Where’s the “atomism”? Where’s the dispensability of the family? Who in this debate believes that individuals are self-sufficient monads? Nobody. The entire thing is about the essential dependence of children and the scope of our collective responsibility to them. The role the state played in enabling my mother to care for her mother is basically the role that conservatives like Romney propose that the state play with respect to children. No one denies that parents bear primary responsibility for their children. No one is suggesting that the state is a viable alternative to mothers and father, brothers and sisters, aunts and uncles.

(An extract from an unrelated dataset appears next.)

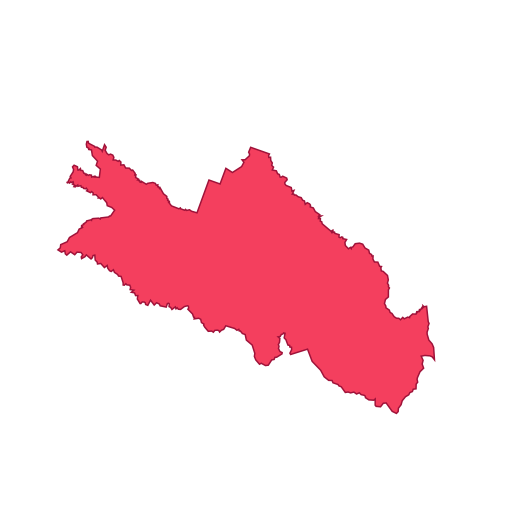 outline of San Miguel de Los Bancos, Pichincha, Ecuador, rotated 20°
{"feature_id": "8360857B83571898768339", "entity_name": "San Miguel de Los Bancos", "entity_type": "district", "adm_level": 2, "iso_a3": "ECU", "parent_name": "Ecuador", "parent_adm1": "Pichincha", "projection": "robinson", "projection_center": [-78.969, -0.02], "detail": "fine", "context": "isolated", "style": "filled", "palette": "rose", "viewbox_px": 512, "rotation_deg": 20, "n_neighbors": 0, "source": "geoboundaries", "source_scale": "gbopen_adm2", "svg_char_len": 6041}
<svg xmlns="http://www.w3.org/2000/svg" viewBox="0 0 512 512"><g transform="rotate(20 256 256)"><path d="M75.6,203.2L75.7,210.2L74.7,209.2L69.4,208.1L67.3,208.8L66.9,208.2L60.1,207.3L59.1,205.7L58.0,206.2L58.3,208.9L59.8,211.6L62.2,212.1L62.4,213.1L65.1,212.6L67.9,217.6L74.7,221.1L74.8,225.5L80.0,227.5L81.9,235.7L77.7,236.9L78.1,236.2L77.4,236.0L74.6,238.0L73.7,236.3L71.6,236.7L70.9,237.6L69.4,237.2L69.1,237.9L68.4,237.2L68.0,237.9L67.0,236.9L65.9,237.1L63.9,235.0L62.1,235.5L61.1,233.9L60.2,235.8L59.2,236.1L57.7,233.2L54.0,232.9L53.1,235.0L55.0,237.1L55.4,239.5L54.2,244.8L55.4,245.9L54.4,246.6L53.9,251.1L52.8,251.6L54.1,251.7L54.4,250.5L55.9,251.2L56.6,249.7L57.6,250.0L58.7,248.8L59.6,250.1L59.0,251.2L61.7,251.6L61.2,253.1L62.5,252.9L64.2,250.3L64.8,251.4L67.4,249.8L68.4,251.1L70.1,250.7L70.9,251.5L72.9,251.1L73.3,250.3L75.2,251.5L74.6,252.7L78.8,253.1L79.5,251.7L81.5,252.5L81.9,254.2L84.8,253.1L87.5,254.4L87.9,255.5L88.6,254.9L90.6,255.5L91.7,253.6L97.5,257.0L99.0,259.6L103.8,259.7L107.5,261.3L105.7,268.1L104.6,268.6L104.2,269.7L97.1,273.3L97.0,274.5L95.4,274.2L90.0,276.6L89.0,277.8L89.2,278.7L88.5,278.5L84.9,280.9L84.8,282.3L82.9,284.9L83.3,285.3L81.7,287.0L82.0,288.0L82.5,287.6L83.3,288.5L80.6,291.2L80.3,295.1L74.4,302.4L73.7,307.2L68.6,312.1L69.3,315.3L67.8,318.0L71.9,318.9L74.5,316.5L76.1,319.2L77.9,319.9L80.3,315.5L85.2,316.8L86.5,313.6L90.4,312.5L92.8,314.1L92.1,316.6L93.0,318.1L95.5,315.2L96.2,313.0L102.0,315.2L102.8,313.6L102.7,311.3L104.2,310.3L106.3,314.8L108.9,316.1L109.8,317.7L112.7,316.1L117.5,318.7L119.4,315.8L120.8,318.1L123.4,319.9L125.2,320.1L126.7,317.7L128.6,319.8L132.3,320.7L133.7,321.9L136.2,321.3L140.3,326.6L141.1,328.7L142.2,328.5L143.2,326.6L144.5,327.3L147.4,326.6L148.9,328.3L149.2,330.6L152.9,329.9L151.3,332.7L154.5,332.2L156.4,334.4L158.5,333.6L159.2,337.0L163.3,340.3L164.0,340.1L164.8,338.1L166.7,337.5L167.8,337.7L168.9,339.3L171.2,339.4L172.0,333.6L177.1,336.9L178.6,333.9L181.6,334.2L183.0,335.6L189.1,334.7L189.0,331.0L190.0,330.3L190.9,330.6L191.6,333.3L193.4,333.5L195.3,335.0L197.6,331.4L198.9,333.0L199.6,331.6L201.2,332.6L203.4,332.0L206.0,328.0L208.6,326.2L209.6,326.3L210.5,327.9L210.2,329.3L216.2,332.2L218.3,334.8L219.2,334.7L219.4,336.3L223.4,334.1L225.7,334.4L227.5,337.2L230.3,337.8L230.5,339.0L232.2,340.4L236.9,343.1L240.0,341.7L242.0,342.2L242.7,340.0L245.0,338.9L246.6,338.8L247.8,339.9L248.9,337.6L250.7,336.0L251.5,331.9L260.7,331.4L263.5,332.3L264.9,330.8L265.9,332.2L266.9,331.8L269.7,333.5L272.7,333.5L275.7,338.3L282.9,341.0L288.2,347.9L288.8,350.9L291.3,353.7L296.3,356.5L297.6,355.0L302.4,355.7L304.9,354.4L306.3,348.3L308.4,347.0L308.4,344.8L310.1,344.0L313.9,339.1L313.6,337.8L311.2,337.6L308.8,335.3L308.5,333.0L307.3,331.6L307.6,329.0L306.6,325.3L304.4,324.4L306.3,323.3L306.6,321.1L308.0,320.0L308.2,318.9L309.7,318.7L310.5,323.3L312.7,324.4L316.5,328.8L318.2,328.5L319.0,330.0L320.6,329.6L321.5,331.9L321.1,335.7L322.2,336.7L336.3,325.9L344.8,335.8L355.8,341.2L361.4,346.2L366.8,348.0L370.1,347.0L371.7,348.8L377.1,348.7L378.3,349.7L380.8,349.7L386.6,353.7L389.1,352.3L391.7,352.3L394.5,350.4L397.7,351.3L399.9,349.2L402.2,350.3L405.2,349.9L406.7,350.4L407.3,351.7L411.3,352.6L416.0,351.2L416.9,349.6L419.0,355.4L420.3,356.2L424.6,355.1L426.0,350.8L428.6,349.6L437.1,355.4L441.8,355.9L442.8,353.6L441.9,350.3L443.2,346.1L442.9,342.0L444.6,337.1L447.0,334.2L447.3,331.7L449.3,329.9L449.3,327.4L451.8,326.1L450.3,321.6L451.1,319.3L449.5,316.7L449.3,315.1L449.7,308.7L451.9,304.1L449.1,300.7L448.7,296.9L445.5,293.6L448.7,291.7L453.7,290.3L456.1,290.5L459.2,292.5L454.2,281.2L451.5,278.3L447.2,275.9L443.6,271.0L442.8,269.0L442.7,265.1L441.7,263.9L441.7,260.2L440.3,258.8L433.5,244.9L431.3,246.2L430.0,245.7L430.8,247.0L430.1,248.4L429.6,247.7L428.7,251.1L427.9,249.8L428.1,252.6L427.1,252.8L426.7,254.1L426.1,252.7L426.2,255.9L423.0,256.9L421.2,260.3L421.4,261.4L419.5,261.5L416.8,264.3L414.9,263.5L413.6,266.5L411.5,265.7L409.3,266.4L406.6,265.8L403.4,263.5L401.4,263.2L399.7,261.2L395.8,260.2L395.1,258.6L393.0,256.8L392.5,252.6L394.4,249.2L392.0,242.5L392.3,240.4L391.0,239.7L390.6,238.1L388.8,236.6L388.5,233.2L386.2,229.3L380.8,227.0L378.8,227.1L377.3,224.3L377.5,223.0L375.7,223.4L372.6,220.1L369.3,221.1L366.9,218.9L366.0,215.9L365.0,216.4L364.1,215.1L361.8,214.7L359.9,211.9L355.7,211.2L352.2,208.4L348.9,208.5L345.0,210.5L344.0,214.2L342.9,215.1L343.0,216.4L341.8,215.6L340.4,217.6L336.4,215.6L334.9,212.9L335.5,209.5L331.6,210.0L331.2,208.8L330.1,208.7L328.8,210.0L327.5,209.9L326.8,207.5L322.4,207.8L321.6,206.7L319.3,208.2L318.9,207.8L319.9,206.4L319.4,205.4L318.0,207.1L307.2,203.1L306.0,201.3L304.5,201.3L303.7,198.8L301.9,199.5L301.7,198.5L303.6,196.1L301.3,197.0L301.8,195.4L296.5,194.0L293.4,191.2L290.2,191.3L289.8,189.6L288.5,188.7L285.9,188.4L284.6,190.6L282.7,187.7L280.7,187.6L278.5,185.7L275.3,185.9L272.7,185.0L271.2,185.6L270.2,184.8L269.0,185.4L269.2,181.4L267.6,182.7L265.7,179.6L260.1,179.4L258.5,178.4L257.9,177.1L259.2,173.7L258.2,172.3L253.8,171.9L252.8,173.3L251.7,173.6L250.0,171.4L248.1,171.3L246.0,169.0L241.9,169.6L242.1,166.5L239.8,165.5L239.5,163.0L237.2,161.2L235.9,158.2L234.3,159.0L233.5,157.3L233.7,155.5L213.8,155.7L213.6,161.0L215.1,162.4L215.5,164.1L212.8,169.3L210.0,170.4L212.6,172.1L211.9,176.9L205.3,185.6L197.7,183.9L197.6,200.6L185.8,200.7L185.8,235.6L180.1,236.0L177.7,235.3L175.3,236.9L173.8,236.3L173.5,237.4L169.1,237.4L168.5,236.7L167.4,238.0L159.4,237.8L155.6,235.4L156.2,234.8L155.7,234.2L154.0,234.0L153.9,232.7L152.5,232.4L151.8,230.5L147.8,229.2L142.4,224.6L142.2,225.5L140.7,224.2L139.9,224.5L139.4,222.7L138.1,223.6L136.6,222.2L133.9,222.2L129.3,224.8L128.4,226.1L122.8,225.0L122.8,226.1L121.7,226.2L120.9,224.8L120.1,225.2L119.7,224.3L118.7,225.0L118.7,223.8L116.0,223.4L115.4,220.8L114.4,221.3L114.2,219.7L110.7,217.4L109.8,218.2L106.9,216.8L103.4,217.9L100.7,215.5L97.8,216.8L96.9,213.9L94.8,213.0L94.1,214.2L91.5,213.8L88.9,214.6L88.7,211.9L86.9,210.2L84.5,210.0L83.0,211.3L81.0,210.7L78.1,208.2L78.0,205.0L75.6,203.2Z" fill="#f43f5e" stroke="#9f1239" stroke-width="1.5"/></g></svg>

Moreover, everyone involved in this discussion agrees that child allowances help children. Cass is proposing one himself. But, again, if he thinks that child allowances help children generally, then he ought to think that they help children whose parents don’t work. His critics are asking, “Why deny to a subset of very poor children the same help you are willing to offer much more privileged children?” On its face, this seems perverse and cruel.

Cass whines and stomps around in a giant huff about what he sees as the unfairness of this perception. He seems to think that the existence of his own proposal, which would offer most children substantially more support than they currently receive, ought to render him immune from the perception of callousness. He’s somehow oblivious to the fact that his critics universally see him as proposing something awful because his own plan completely buys into the idea that direct cash assistance helps children. If direct government transfers of cash help kids so much, then why withhold cash transfers from kids who really need them? Cass never gets around to answering this question in a clear way. I can’t find it in his column and I can’t find it in his huffy rejoinder.

In the 90s, Cass’s thinking was highly prevalent among Democratic elites as well as Republican ones, resulting in the awful “welfare reform” bill signed by Clinton. Fortunately, this is no longer the case, and the ARP represents a decisive break from this misguided thinking.